(Document images with source code)

◇ ◇ ◇ ◇ ◇

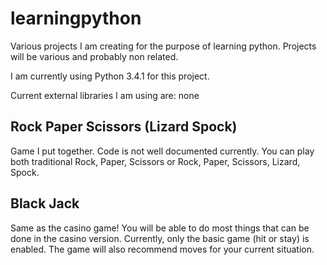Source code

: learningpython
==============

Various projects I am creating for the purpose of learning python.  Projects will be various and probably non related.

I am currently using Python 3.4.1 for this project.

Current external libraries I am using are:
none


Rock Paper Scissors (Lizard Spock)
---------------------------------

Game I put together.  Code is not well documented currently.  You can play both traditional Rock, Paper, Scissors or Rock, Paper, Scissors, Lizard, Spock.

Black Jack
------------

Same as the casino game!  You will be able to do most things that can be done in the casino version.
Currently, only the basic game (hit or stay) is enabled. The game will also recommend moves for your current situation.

◇ ◇ ◇ ◇ ◇

● What you should do: Set down only the lines from the line with "Current external libraries" through the last line of the data above, keeping both the first and the last.

● The completed task:
Current external libraries I am using are:
none


Rock Paper Scissors (Lizard Spock)
---------------------------------

Game I put together.  Code is not well documented currently.  You can play both traditional Rock, Paper, Scissors or Rock, Paper, Scissors, Lizard, Spock.

Black Jack
------------

Same as the casino game!  You will be able to do most things that can be done in the casino version.
Currently, only the basic game (hit or stay) is enabled. The game will also recommend moves for your current situation.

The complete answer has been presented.